Smart Oxford

Smart Oxford is an initiative of the Oxford Strategic Partnership representing a commitment by Oxfordshire Partners to develop efficient and effective use of data and technology for the benefit of its citizens.

 Oxford SMART city logo

The vision of Smart Oxford is a city where innovative ideas, active citizens, and aligned stakeholders come together to build a city that develops, evaluates and deploys new technologies and methods, to enhance understanding of itself as a living, breathing community, and achieve understanding and consensus on how it should change to become equitable, sustainable, prosperous and resilient.

To achieve this vision, the initiative aims to support the city’s citizens and stakeholders in collectively exploiting the opportunities arising from data-sharing and smart city technologies, to improve the effectiveness and efficiency of public and private service delivery to Oxford’s citizens and businesses, to bring about sustainable improvements in the quality of life for Oxford’s people socially, economically, and environmentally, and to attract investment and innovation from around the world into the city and region.

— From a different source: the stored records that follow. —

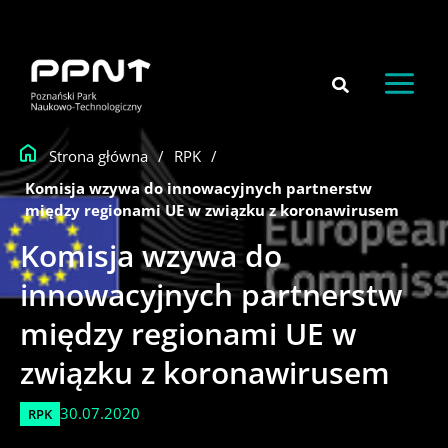
do
Przejdź
treści
do
treści
Strona główna
/
RPK
/
Komisja wzywa do innowacyjnych partnerstw
między regionami UE w związku z koronawirusem
Komisja wzywa do
innowacyjnych partnerstw
między regionami UE w
związku z koronawirusem
30.07.2020
RPK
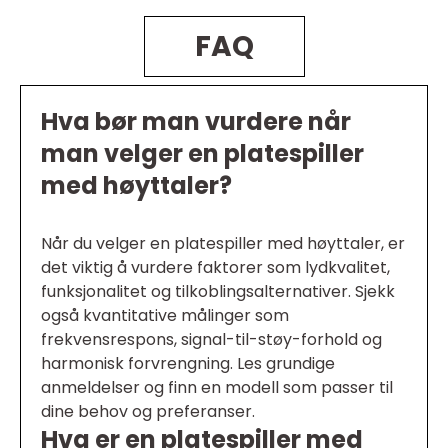
FAQ
Hva bør man vurdere når
man velger en platespiller
med høyttaler?
Når du velger en platespiller med høyttaler, er
det viktig å vurdere faktorer som lydkvalitet,
funksjonalitet og tilkoblingsalternativer. Sjekk
også kvantitative målinger som
frekvensrespons, signal-til-støy-forhold og
harmonisk forvrengning. Les grundige
anmeldelser og finn en modell som passer til
dine behov og preferanser.
Hva er en platespiller med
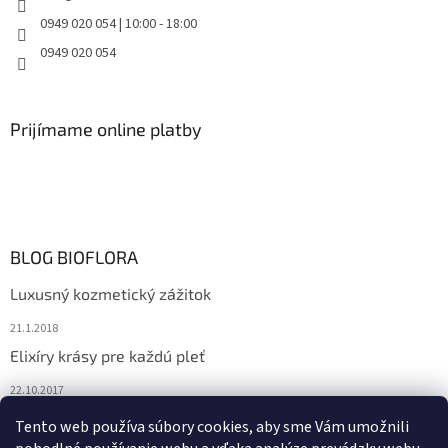
0949 020 054 | 10:00 - 18:00
0949 020 054
Prijímame online platby
BLOG BIOFLORA
Luxusný kozmetický zážitok
21.1.2018
Elixíry krásy pre každú pleť
22.10.2017
Spoznajte prírodnú kozmetiku Sante
Tento web používa súbory cookies, aby sme Vám umožnili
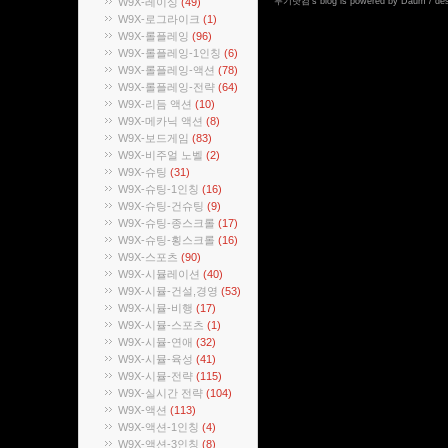
W9X-레이싱
(49)
두기닷컴
's blog is powered by
Daum
/ de
W9X-로그라이크
(1)
W9X-롤플레잉
(96)
W9X-롤플레잉-1인칭
(6)
W9X-롤플레잉-액션
(78)
W9X-롤플레잉-전략
(64)
W9X-리듬 액션
(10)
W9X-메카닉 액션
(8)
W9X-보드게임
(83)
W9X-비주얼 노벨
(2)
W9X-슈팅
(31)
W9X-슈팅-1인칭
(16)
W9X-슈팅-건슈팅
(9)
W9X-슈팅-종스크롤
(17)
W9X-슈팅-횡스크롤
(16)
W9X-스포츠
(90)
W9X-시뮬레이션
(40)
W9X-시뮬-건설,경영
(53)
W9X-시뮬-비행
(17)
W9X-시뮬-스포츠
(1)
W9X-시뮬-연애
(32)
W9X-시뮬-육성
(41)
W9X-시뮬-전략
(115)
W9X-실시간 전략
(104)
W9X-액션
(113)
W9X-액션-1인칭
(4)
W9X-액션-3인칭
(8)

In this way it aims to help build a stronger, safer, economically and environmentally sustainable city, which will stimulate innovation in Oxford’s world class researchers and innovators, generate growth and jobs in private sector partners, empower citizens to identify and be part of the solution to the city’s challenges, enable public service providers to improve the quality, effectiveness and efficiency of their services, and contribute to economic growth and prosperity in Oxford and the surrounding region.

The Smart Oxford initiative aims to develop an understanding of current practices and actively implementing them in projects targeted at directly addressing the city’s problems and exploiting opportunities, for example, to make city services more efficient, to make homes and businesses more sustainable in terms of resource consumption, to be more resilient to emergencies such as flooding, to be safer, and to be healthier.

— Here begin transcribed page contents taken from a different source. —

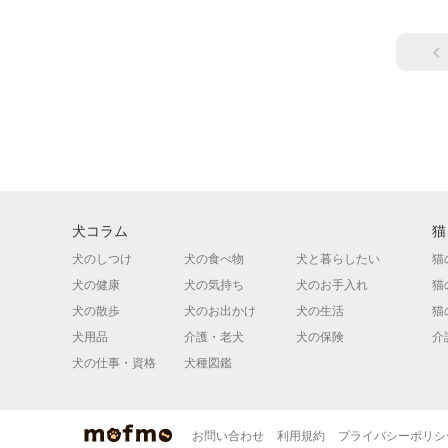
犬コラム
猫
犬のしつけ
犬の食べ物
犬と暮らしたい
猫
犬の健康
犬の気持ち
犬のお手入れ
猫
犬の散歩
犬のお出かけ
犬の生活
猫
犬用品
介護・老犬
犬の保険
介
犬の仕事・資格
犬種図鑑
お問い合わせ
利用規約
プライバシーポリシ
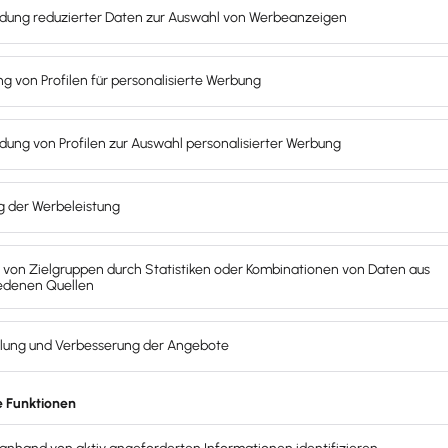
 Start-ups beachten musst und wie du Schritt für Schritt in de
gibt es?
ch gibt es auch Prämien, die nur
bis zu einer bestimmten Gre
Steuerliche Fre
steuerfrei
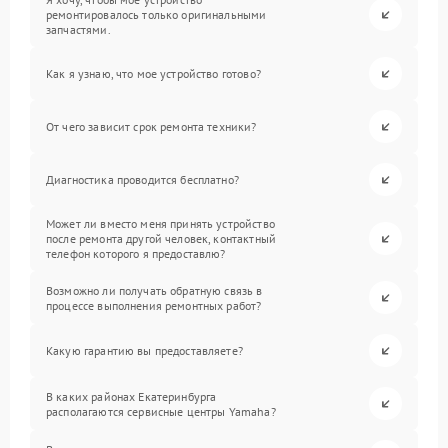
ремонтировалось только оригинальными
запчастями.
Как я узнаю, что мое устройство готово?
От чего зависит срок ремонта техники?
Диагностика проводится бесплатно?
Может ли вместо меня принять устройство
после ремонта другой человек, контактный
телефон которого я предоставлю?
Возможно ли получать обратную связь в
процессе выполнения ремонтных работ?
Какую гарантию вы предоставляете?
В каких районах Екатеринбурга
располагаются сервисные центры Yamaha?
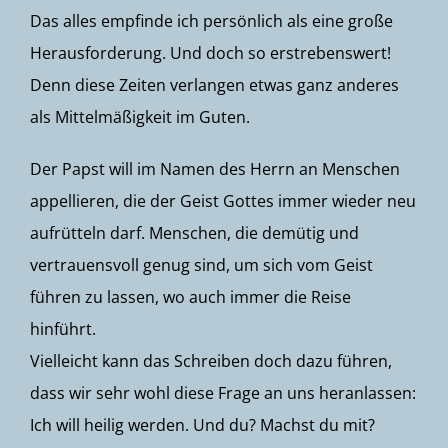
Das alles empfinde ich persönlich als eine große
Herausforderung. Und doch so erstrebenswert!
Denn diese Zeiten verlangen etwas ganz anderes
als Mittelmäßigkeit im Guten.
Der Papst will im Namen des Herrn an Menschen
appellieren, die der Geist Gottes immer wieder neu
aufrütteln darf. Menschen, die demütig und
vertrauensvoll genug sind, um sich vom Geist
führen zu lassen, wo auch immer die Reise
hinführt.
Vielleicht kann das Schreiben doch dazu führen,
dass wir sehr wohl diese Frage an uns heranlassen:
Ich will heilig werden. Und du? Machst du mit?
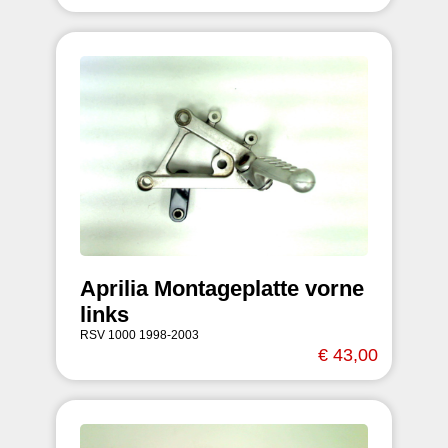
Aprilia Montageplatte vorne
links
RSV 1000 1998-2003
€ 43,00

The City of Oxford itself is compact at 46km2 but has a surprisingly diverse demographic. The region that the City serves has both challenging environmental, transportation and housing problems, but also an enviable intellectual capacity and capability able to develop, test and deploy smart city technologies at scale. Importantly it has an aligned and active city stakeholder group which is committed to working together to attract investment, and already has a number of highly relevant programmes, representing a very sizable investment by a range of partners. These projects provide a firm foundation upon which to build a broader, smarter Oxford; with the initiative providing a way to accelerate the transfer of learning from these projects to others addressing challenges facing the city region in other areas, and secondly, providing a robust framework to enable data sharing and inter-operability.